La protection du climat justifie-t-elle une interdiction d’utiliser des énergies fossiles? Oui, du moins partiellement. Actuellement, nous tentons au moyen de règles complexes de retarder l’inévitable: renoncer aux chauffages à mazout et aux moteurs à essence. Il est plus honnête de dire qu’à partir de 2035, plus aucun bâtiment ne sera chauffé par des sources d’énergie fossile, et qu’aucune voiture ne roulera plus avec de l’essence ou du diesel. Les technologies de remplacement existent et suffisent pour ne pas avoir à interdire à quiconque de chauffer son appartement ou de rouler en voiture.

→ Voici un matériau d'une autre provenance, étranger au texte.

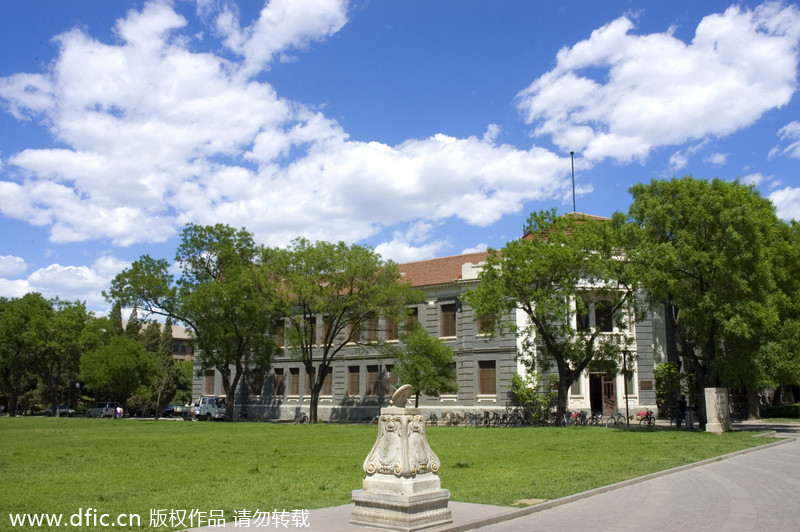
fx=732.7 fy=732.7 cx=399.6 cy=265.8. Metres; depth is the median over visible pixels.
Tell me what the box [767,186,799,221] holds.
cloud
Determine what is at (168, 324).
tree
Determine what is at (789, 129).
cloud
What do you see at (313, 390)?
tree
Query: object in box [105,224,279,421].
tree
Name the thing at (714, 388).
stone pillar
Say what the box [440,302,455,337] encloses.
window
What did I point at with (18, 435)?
lawn
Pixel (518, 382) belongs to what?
shrub
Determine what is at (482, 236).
sky
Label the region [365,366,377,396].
window
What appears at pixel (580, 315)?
window
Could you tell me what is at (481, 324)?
window
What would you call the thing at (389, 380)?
window
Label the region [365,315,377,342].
window
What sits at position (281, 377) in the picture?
window
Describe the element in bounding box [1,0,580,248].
cloud
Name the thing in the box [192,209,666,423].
building
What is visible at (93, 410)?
car
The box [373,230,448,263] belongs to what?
cloud
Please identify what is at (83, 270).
cloud
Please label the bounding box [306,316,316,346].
window
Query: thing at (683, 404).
person
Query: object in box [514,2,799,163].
cloud
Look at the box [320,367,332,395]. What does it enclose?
window
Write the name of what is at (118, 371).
tree
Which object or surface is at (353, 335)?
window
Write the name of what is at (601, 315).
window
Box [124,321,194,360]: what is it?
distant building
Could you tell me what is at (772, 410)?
hedge
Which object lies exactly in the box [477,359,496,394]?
window
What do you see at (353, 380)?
window
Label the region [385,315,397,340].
window
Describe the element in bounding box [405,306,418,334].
window
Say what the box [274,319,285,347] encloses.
window
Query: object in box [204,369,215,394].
window
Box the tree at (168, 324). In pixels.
[151,319,176,416]
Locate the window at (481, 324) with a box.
[477,309,495,336]
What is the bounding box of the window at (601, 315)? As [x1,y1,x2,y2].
[596,298,613,331]
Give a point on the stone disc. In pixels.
(398, 393)
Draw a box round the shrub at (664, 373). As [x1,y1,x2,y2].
[654,361,683,417]
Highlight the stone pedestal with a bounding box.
[349,398,452,531]
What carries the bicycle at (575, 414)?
on the ground
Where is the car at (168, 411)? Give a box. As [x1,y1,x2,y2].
[161,404,189,417]
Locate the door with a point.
(605, 405)
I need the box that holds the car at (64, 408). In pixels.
[44,405,74,416]
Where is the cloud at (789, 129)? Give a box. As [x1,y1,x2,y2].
[769,121,799,160]
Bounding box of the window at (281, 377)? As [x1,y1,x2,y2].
[273,368,285,396]
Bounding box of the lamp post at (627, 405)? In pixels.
[621,349,630,426]
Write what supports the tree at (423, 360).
on the ground
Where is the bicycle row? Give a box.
[437,409,539,426]
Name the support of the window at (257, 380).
in the building at (440, 293)
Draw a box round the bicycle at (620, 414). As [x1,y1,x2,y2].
[605,410,625,426]
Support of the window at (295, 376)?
in the building at (440, 293)
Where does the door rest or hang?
in the building at (440, 293)
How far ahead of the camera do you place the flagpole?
47.30 m
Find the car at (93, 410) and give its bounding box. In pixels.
[85,402,116,417]
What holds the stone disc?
on the stone pedestal
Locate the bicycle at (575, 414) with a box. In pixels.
[565,410,588,425]
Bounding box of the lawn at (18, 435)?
[0,416,781,531]
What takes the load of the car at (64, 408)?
on the ground
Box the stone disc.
[390,384,413,406]
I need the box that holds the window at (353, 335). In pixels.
[348,317,361,342]
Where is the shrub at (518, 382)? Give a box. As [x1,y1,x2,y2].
[508,373,553,421]
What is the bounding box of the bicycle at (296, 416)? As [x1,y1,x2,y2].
[293,407,307,422]
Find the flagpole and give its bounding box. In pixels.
[570,151,575,213]
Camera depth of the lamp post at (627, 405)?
35.66 m
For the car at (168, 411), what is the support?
on the ground
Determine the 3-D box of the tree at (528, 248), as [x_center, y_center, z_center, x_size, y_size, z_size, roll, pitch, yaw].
[7.532,2.260,34.869,8.053,10.140,8.266,4,-10,-27]
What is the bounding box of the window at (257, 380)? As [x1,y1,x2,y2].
[251,368,263,394]
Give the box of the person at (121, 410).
[115,405,123,418]
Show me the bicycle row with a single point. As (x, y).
(486, 421)
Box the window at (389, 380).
[383,365,395,395]
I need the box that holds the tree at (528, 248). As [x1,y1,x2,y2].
[465,209,641,424]
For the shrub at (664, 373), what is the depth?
39.62 m
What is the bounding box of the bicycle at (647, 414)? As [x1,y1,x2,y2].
[635,409,655,427]
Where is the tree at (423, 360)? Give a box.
[394,327,457,406]
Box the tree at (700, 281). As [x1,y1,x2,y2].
[622,176,799,425]
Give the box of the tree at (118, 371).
[78,334,157,415]
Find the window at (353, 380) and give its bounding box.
[347,365,359,395]
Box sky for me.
[0,0,799,315]
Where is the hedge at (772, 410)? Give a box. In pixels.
[763,403,799,419]
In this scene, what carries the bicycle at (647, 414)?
on the ground
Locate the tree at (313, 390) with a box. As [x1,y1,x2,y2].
[266,239,418,422]
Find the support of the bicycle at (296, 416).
on the ground
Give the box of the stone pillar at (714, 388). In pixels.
[704,387,730,432]
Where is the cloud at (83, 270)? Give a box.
[0,254,129,308]
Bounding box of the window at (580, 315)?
[576,300,589,330]
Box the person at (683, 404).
[675,393,687,426]
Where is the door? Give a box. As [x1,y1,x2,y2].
[589,373,615,414]
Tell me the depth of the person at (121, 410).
57.72 m

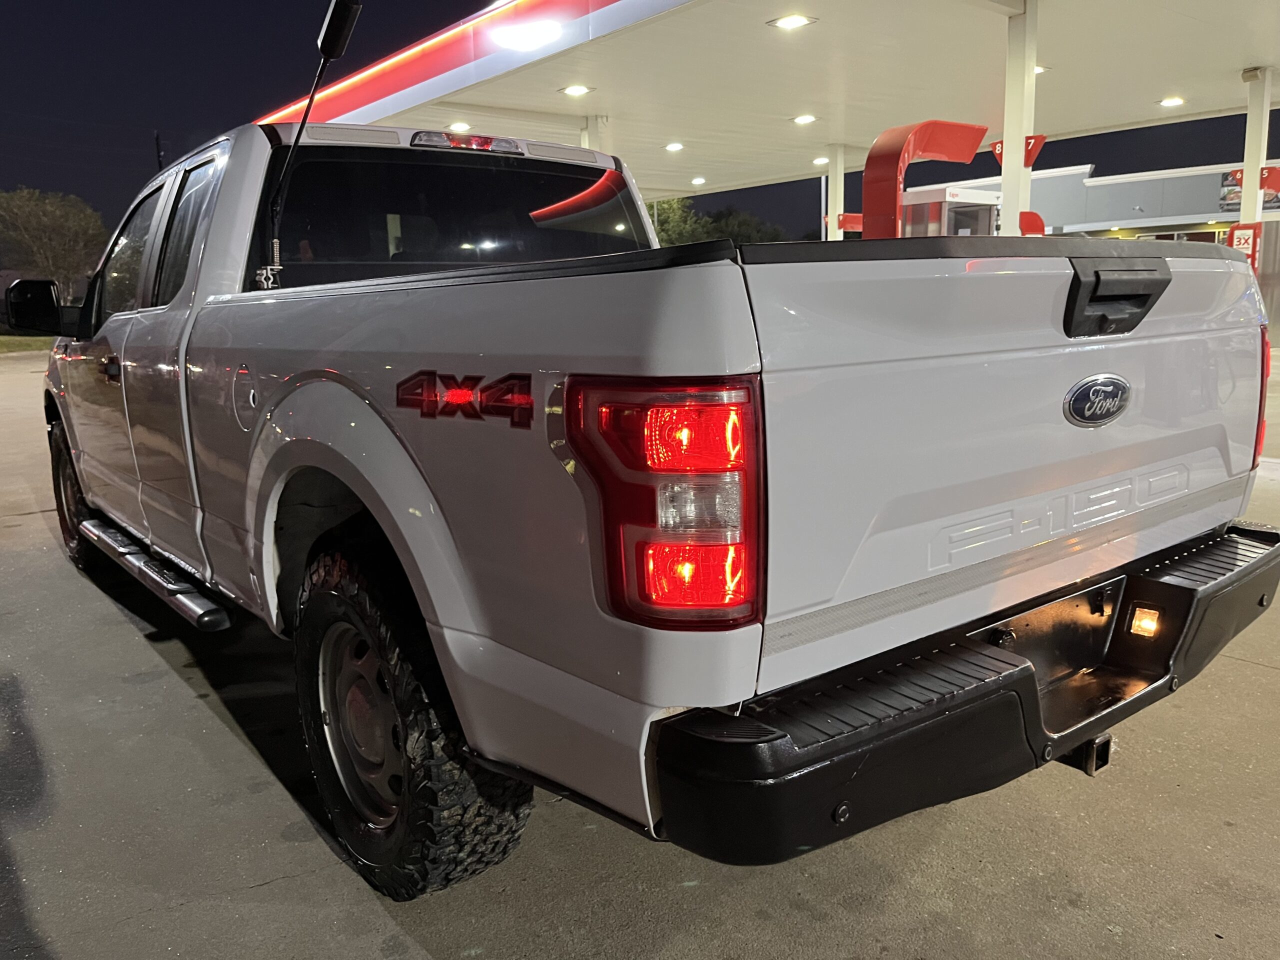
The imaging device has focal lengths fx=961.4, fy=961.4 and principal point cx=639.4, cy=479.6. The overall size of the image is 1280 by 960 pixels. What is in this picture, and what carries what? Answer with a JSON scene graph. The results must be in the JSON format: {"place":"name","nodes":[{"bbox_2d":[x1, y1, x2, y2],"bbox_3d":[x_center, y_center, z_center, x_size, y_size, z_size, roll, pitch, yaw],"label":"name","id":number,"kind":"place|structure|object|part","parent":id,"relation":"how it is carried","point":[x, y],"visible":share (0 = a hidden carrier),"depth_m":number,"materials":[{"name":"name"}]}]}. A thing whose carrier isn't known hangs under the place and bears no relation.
{"place":"outdoors","nodes":[
{"label":"outdoors","id":0,"kind":"place"},
{"bbox_2d":[0,334,56,354],"label":"lawn","id":1,"kind":"structure","parent":0,"point":[41,342],"materials":[{"name":"green plant"}]},
{"bbox_2d":[0,342,1278,959],"label":"concrete pavement","id":2,"kind":"structure","parent":0,"point":[1254,676],"materials":[{"name":"grey concrete"}]},
{"bbox_2d":[10,90,1279,899],"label":"pickup truck","id":3,"kind":"object","parent":2,"relation":"on","point":[263,361],"visible":0.97,"depth_m":1.95,"materials":[{"name":"metal"}]},
{"label":"tire","id":4,"kind":"part","parent":3,"relation":"part of","materials":[{"name":"black rubber"}]},
{"label":"door handle","id":5,"kind":"part","parent":3,"relation":"part of","materials":[{"name":"plastic"}]},
{"label":"windows","id":6,"kind":"part","parent":3,"relation":"part of","materials":[{"name":"black glass"}]},
{"label":"door window","id":7,"kind":"part","parent":3,"relation":"part of","materials":[{"name":"black glass"}]},
{"label":"fuel door","id":8,"kind":"part","parent":3,"relation":"part of","materials":[{"name":"white metal"}]},
{"bbox_2d":[253,0,361,287],"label":"antenna","id":9,"kind":"object","parent":3,"relation":"attached to","point":[332,41],"visible":0.95,"depth_m":3.25,"materials":[{"name":"black metal"}]},
{"label":"steel wheel","id":10,"kind":"part","parent":3,"relation":"part of","materials":[{"name":"silver metal"}]},
{"label":"tire","id":11,"kind":"part","parent":3,"relation":"part of","materials":[{"name":"black rubber"}]},
{"label":"window","id":12,"kind":"part","parent":3,"relation":"part of","materials":[{"name":"black glass"}]},
{"label":"bumper","id":13,"kind":"part","parent":3,"relation":"part of","materials":[{"name":"black"}]},
{"bbox_2d":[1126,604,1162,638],"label":"license plate light","id":14,"kind":"object","parent":3,"relation":"attached to","point":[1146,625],"visible":0.7,"depth_m":2.23,"materials":[{"name":"orange plastic"}]},
{"label":"taillight","id":15,"kind":"part","parent":3,"relation":"part of","materials":[{"name":"red plastic"}]},
{"bbox_2d":[0,0,1279,253],"label":"sky","id":16,"kind":"structure","parent":0,"point":[446,22],"materials":[{"name":"black"}]},
{"bbox_2d":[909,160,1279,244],"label":"building","id":17,"kind":"structure","parent":0,"point":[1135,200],"depth_m":31.57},
{"bbox_2d":[1220,167,1279,212],"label":"banner","id":18,"kind":"object","parent":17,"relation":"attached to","point":[1223,197],"visible":0.38,"depth_m":24.28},
{"label":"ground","id":19,"kind":"structure","parent":0},
{"bbox_2d":[0,186,106,304],"label":"tree","id":20,"kind":"object","parent":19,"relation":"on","point":[46,221],"visible":0.91,"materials":[{"name":"plant"}]},
{"bbox_2d":[154,131,163,171],"bbox_3d":[-17.597,-8.917,35.906,0.424,7.875,0.606,-9,13,-38],"label":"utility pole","id":21,"kind":"object","parent":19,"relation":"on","point":[157,138],"visible":0.21,"depth_m":35.20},
{"bbox_2d":[579,114,608,153],"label":"canopy column","id":22,"kind":"structure","parent":19,"relation":"on","point":[592,143],"depth_m":13.43,"materials":[{"name":"white"}]},
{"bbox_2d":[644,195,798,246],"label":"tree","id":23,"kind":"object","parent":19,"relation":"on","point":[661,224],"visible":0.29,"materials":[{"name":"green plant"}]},
{"bbox_2d":[270,0,1279,200],"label":"canopy","id":24,"kind":"object","parent":19,"relation":"on","point":[682,127],"visible":0.84,"depth_m":11.85,"materials":[{"name":"white metal"}]},
{"bbox_2d":[447,121,471,132],"bbox_3d":[-2.471,-4.828,13.174,0.367,0.104,0.368,-9,13,-38],"label":"ceiling light","id":25,"kind":"object","parent":24,"relation":"attached to","point":[457,127],"visible":0.88,"depth_m":13.11,"materials":[{"name":"white"}]},
{"bbox_2d":[491,20,562,52],"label":"illuminated sign","id":26,"kind":"object","parent":24,"relation":"attached to","point":[523,41],"visible":0.99,"depth_m":9.49,"materials":[{"name":"white"}]},
{"bbox_2d":[560,83,592,96],"bbox_3d":[-0.791,-4.858,11.985,0.412,0.083,0.416,-9,13,-38],"label":"ceiling light","id":27,"kind":"object","parent":24,"relation":"attached to","point":[573,90],"visible":0.97,"depth_m":11.93,"materials":[{"name":"white"}]},
{"bbox_2d":[664,141,684,151],"bbox_3d":[0.566,-5.427,15.684,0.354,0.100,0.358,-9,13,-38],"label":"ceiling light","id":28,"kind":"object","parent":24,"relation":"attached to","point":[674,146],"visible":0.97,"depth_m":15.62,"materials":[{"name":"white"}]},
{"bbox_2d":[690,176,706,185],"bbox_3d":[1.247,-6.377,20.560,0.374,0.128,0.375,-9,13,-38],"label":"ceiling light","id":29,"kind":"object","parent":24,"relation":"attached to","point":[695,181],"visible":0.96,"depth_m":20.48,"materials":[{"name":"white"}]},
{"bbox_2d":[768,13,815,29],"bbox_3d":[1.516,-4.581,9.604,0.432,0.080,0.433,-9,13,-38],"label":"ceiling light","id":30,"kind":"object","parent":24,"relation":"attached to","point":[799,20],"visible":0.97,"depth_m":9.59,"materials":[{"name":"white"}]},
{"bbox_2d":[792,113,817,124],"bbox_3d":[2.426,-5.316,14.176,0.385,0.098,0.387,-9,13,-38],"label":"ceiling light","id":31,"kind":"object","parent":24,"relation":"attached to","point":[806,119],"visible":0.97,"depth_m":14.12,"materials":[{"name":"white"}]},
{"bbox_2d":[812,156,829,165],"bbox_3d":[3.505,-6.096,18.422,0.382,0.119,0.382,-9,13,-38],"label":"ceiling light","id":32,"kind":"object","parent":24,"relation":"attached to","point":[825,160],"visible":0.78,"depth_m":18.35,"materials":[{"name":"white"}]},
{"bbox_2d":[1033,64,1047,74],"bbox_3d":[4.604,-4.874,11.480,0.429,0.087,0.427,-9,13,-38],"label":"ceiling light","id":33,"kind":"object","parent":24,"relation":"attached to","point":[1037,71],"visible":0.23,"depth_m":11.36,"materials":[{"name":"white"}]},
{"bbox_2d":[1157,95,1185,107],"bbox_3d":[7.356,-5.237,13.316,0.355,0.086,0.362,-9,13,-38],"label":"ceiling light","id":34,"kind":"object","parent":24,"relation":"attached to","point":[1175,100],"visible":0.97,"depth_m":13.27,"materials":[{"name":"white"}]},
{"bbox_2d":[825,144,845,240],"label":"canopy column","id":35,"kind":"structure","parent":19,"relation":"on","point":[833,181],"depth_m":17.21,"materials":[{"name":"white"}]},
{"bbox_2d":[836,213,864,231],"bbox_3d":[3.546,-4.106,15.414,0.527,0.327,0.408,-9,13,-38],"label":"red sign","id":36,"kind":"object","parent":35,"relation":"attached to","point":[857,216],"visible":0.46,"depth_m":15.32,"materials":[{"name":"red plastic"}]},
{"bbox_2d":[863,119,987,239],"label":"fuel pump arch","id":37,"kind":"structure","parent":19,"relation":"on","point":[965,127],"depth_m":10.71,"materials":[{"name":"red metal"}]},
{"bbox_2d":[901,187,999,237],"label":"fuel pump","id":38,"kind":"object","parent":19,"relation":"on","point":[987,216],"visible":0.24,"depth_m":17.20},
{"bbox_2d":[1000,0,1038,238],"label":"canopy column","id":39,"kind":"structure","parent":19,"relation":"on","point":[1005,203],"depth_m":8.85,"materials":[{"name":"white"}]},
{"bbox_2d":[990,133,1046,169],"bbox_3d":[3.734,-3.242,9.555,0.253,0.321,0.466,-9,13,-38],"label":"red sign","id":40,"kind":"object","parent":39,"relation":"attached to","point":[1026,162],"visible":0.51,"depth_m":9.47,"materials":[{"name":"red"}]},
{"bbox_2d":[1019,211,1046,235],"bbox_3d":[4.104,-2.620,10.304,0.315,0.468,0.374,-9,13,-38],"label":"sign","id":41,"kind":"object","parent":39,"relation":"attached to","point":[1034,216],"visible":0.39,"depth_m":10.17,"materials":[{"name":"red"}]},
{"bbox_2d":[1238,68,1271,221],"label":"canopy column","id":42,"kind":"structure","parent":19,"relation":"on","point":[1262,133],"depth_m":11.71,"materials":[{"name":"white"}]},
{"bbox_2d":[1226,223,1260,270],"bbox_3d":[7.260,-2.745,11.592,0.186,0.667,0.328,-9,13,-38],"label":"red sign","id":43,"kind":"object","parent":42,"relation":"attached to","point":[1238,240],"visible":0.59,"depth_m":11.52,"materials":[{"name":"red plastic"}]},
{"bbox_2d":[1258,166,1279,195],"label":"red sign","id":44,"kind":"object","parent":42,"relation":"attached to","point":[1265,181],"visible":0.88,"depth_m":12.90,"materials":[{"name":"red"}]}
]}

Il en va différemment en matière de trafic lourd, d’aviation ou de processus industriels, où les alternatives ne sont pas encore prêtes à entrer sur le marché. Ici, des signaux tarifaires clairs sont une stratégie plus efficace. Ils permettent d’orienter le développement vers des technologies sans émissions.
Pourquoi ne faisons-nous rien de tout cela?
Les cinq principes peuvent paraître triviaux. Alors pourquoi ne les appliquons-nous pas? C’est tout simple: il y a toujours des individus ou des secteurs d’activités qui profitent de la situation actuelle et qui s’opposent aux nouvelles réglementations, même si elles encouragent l’innovation et qu’elles sont rentables. Cette attitude défensive est une stratégie compréhensible quand il s’agit d’assurer son existence. Néanmoins, elle complique la recherche de solutions à des problèmes mondiaux comme la crise climatique ou celle de la biodiversité. Car nous ne pourrons pas éviter la question décisive, à savoir comment inciter quelqu’un à renoncer à ses avantages personnels pour un objectif dont nous profitons tous?